In the US, politicians and economists like to brag about how the US is the engine of the world economy. In a sense, it’s true. In another sense, it’s wrong. And it’s quite interesting that all those investments being made in the US have repercussions as far as the political role of the US is concerned, argues Will Hutton in today’s Guardian. Excerpt:
The US’s economic position is far too vulnerable to allow it to go war without cast-iron multilateral support that could underpin it economically as well as diplomatically and militarily. The multi-lateralism Bush scorns is, in truth, an economic necessity. America may be a superpower that spends more on defence than the next nine countries combined and is preparing to increase defence spending this year by an enormous $48 billion, equivalent to Britain’s entire defence budget, but it is a strategic position built on economic sand.
On latest estimates, its net liabilities to the rest the world are more than $2.7 trillion, nearly 30 per cent of GDP, a scale of indebtedness associated with basket-case economies in Latin America.
Its industrial base is so uncompetitive that it consistently imports more than it exports; its current-account deficit, the gap between all its current foreign earnings and foreign spending, is now a stunning 5 per cent of GDP, continuing a trend that has lasted for more than 25 years and which is the cause of all that foreign debt.
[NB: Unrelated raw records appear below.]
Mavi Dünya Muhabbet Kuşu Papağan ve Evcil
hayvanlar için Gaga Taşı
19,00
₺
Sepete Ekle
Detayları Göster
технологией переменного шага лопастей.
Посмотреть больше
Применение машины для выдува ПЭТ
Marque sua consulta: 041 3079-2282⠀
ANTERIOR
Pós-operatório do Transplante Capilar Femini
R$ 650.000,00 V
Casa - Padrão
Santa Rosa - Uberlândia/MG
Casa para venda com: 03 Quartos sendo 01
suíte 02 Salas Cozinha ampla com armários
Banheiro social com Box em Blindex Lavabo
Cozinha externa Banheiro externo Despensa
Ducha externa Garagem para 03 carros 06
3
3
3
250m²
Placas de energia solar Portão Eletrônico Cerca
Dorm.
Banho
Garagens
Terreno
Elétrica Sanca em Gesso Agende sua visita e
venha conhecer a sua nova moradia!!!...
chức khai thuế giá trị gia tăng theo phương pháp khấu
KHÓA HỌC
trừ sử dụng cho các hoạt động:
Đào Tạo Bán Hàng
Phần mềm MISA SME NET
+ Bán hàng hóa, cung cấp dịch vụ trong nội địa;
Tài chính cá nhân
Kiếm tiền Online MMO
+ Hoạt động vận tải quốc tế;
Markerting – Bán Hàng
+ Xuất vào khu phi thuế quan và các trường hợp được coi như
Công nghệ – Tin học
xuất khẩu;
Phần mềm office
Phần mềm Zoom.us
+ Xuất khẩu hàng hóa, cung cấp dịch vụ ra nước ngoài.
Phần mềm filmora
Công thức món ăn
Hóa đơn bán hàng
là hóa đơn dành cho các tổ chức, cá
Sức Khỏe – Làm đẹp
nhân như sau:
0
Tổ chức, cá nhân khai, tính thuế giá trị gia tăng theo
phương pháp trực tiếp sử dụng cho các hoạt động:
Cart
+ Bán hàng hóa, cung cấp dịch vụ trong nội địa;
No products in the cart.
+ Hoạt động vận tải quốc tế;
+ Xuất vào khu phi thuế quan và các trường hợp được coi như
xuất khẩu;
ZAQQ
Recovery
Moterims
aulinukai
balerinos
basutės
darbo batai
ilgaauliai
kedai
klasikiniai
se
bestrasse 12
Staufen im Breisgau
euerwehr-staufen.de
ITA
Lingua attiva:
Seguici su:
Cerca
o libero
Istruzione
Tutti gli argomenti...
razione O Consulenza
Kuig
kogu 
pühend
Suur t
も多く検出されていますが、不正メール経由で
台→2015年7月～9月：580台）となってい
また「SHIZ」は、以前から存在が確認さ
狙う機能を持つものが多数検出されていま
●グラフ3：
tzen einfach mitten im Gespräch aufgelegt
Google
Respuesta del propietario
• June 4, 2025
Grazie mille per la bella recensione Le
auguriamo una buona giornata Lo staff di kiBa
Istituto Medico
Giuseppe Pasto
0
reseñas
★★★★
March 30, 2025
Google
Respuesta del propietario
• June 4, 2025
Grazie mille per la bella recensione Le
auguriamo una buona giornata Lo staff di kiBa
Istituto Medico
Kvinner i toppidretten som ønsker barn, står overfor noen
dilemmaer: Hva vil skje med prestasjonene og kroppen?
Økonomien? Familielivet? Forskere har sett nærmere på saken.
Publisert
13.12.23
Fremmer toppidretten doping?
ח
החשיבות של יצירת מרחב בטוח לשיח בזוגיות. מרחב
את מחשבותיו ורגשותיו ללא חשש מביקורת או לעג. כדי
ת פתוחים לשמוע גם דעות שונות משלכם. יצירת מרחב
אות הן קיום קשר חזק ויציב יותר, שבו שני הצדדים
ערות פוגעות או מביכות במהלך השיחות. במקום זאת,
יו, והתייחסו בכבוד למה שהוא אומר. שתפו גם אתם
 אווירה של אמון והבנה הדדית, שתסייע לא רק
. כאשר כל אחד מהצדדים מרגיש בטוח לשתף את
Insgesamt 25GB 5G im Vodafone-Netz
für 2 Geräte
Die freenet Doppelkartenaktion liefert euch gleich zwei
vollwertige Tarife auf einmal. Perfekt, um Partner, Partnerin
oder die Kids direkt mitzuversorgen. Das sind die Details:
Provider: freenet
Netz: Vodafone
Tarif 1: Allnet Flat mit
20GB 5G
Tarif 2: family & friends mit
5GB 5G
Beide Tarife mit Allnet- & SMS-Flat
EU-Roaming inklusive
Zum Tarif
As a national community, it has virtually ceased to save so that government and individuals alike live on credit.
To finance the current-account deficit, a reflection of the lack of saving, the US relies on foreigners supplying it with the foreign currency it can’t earn itself. The Old Europe that Donald Rumsfeld mocked last week has been helping to prop up the US economy, buying shares and bonds on Wall Street, taking over American companies and investing in real estate, compensating for the saving that the Americans aren’t doing themselves.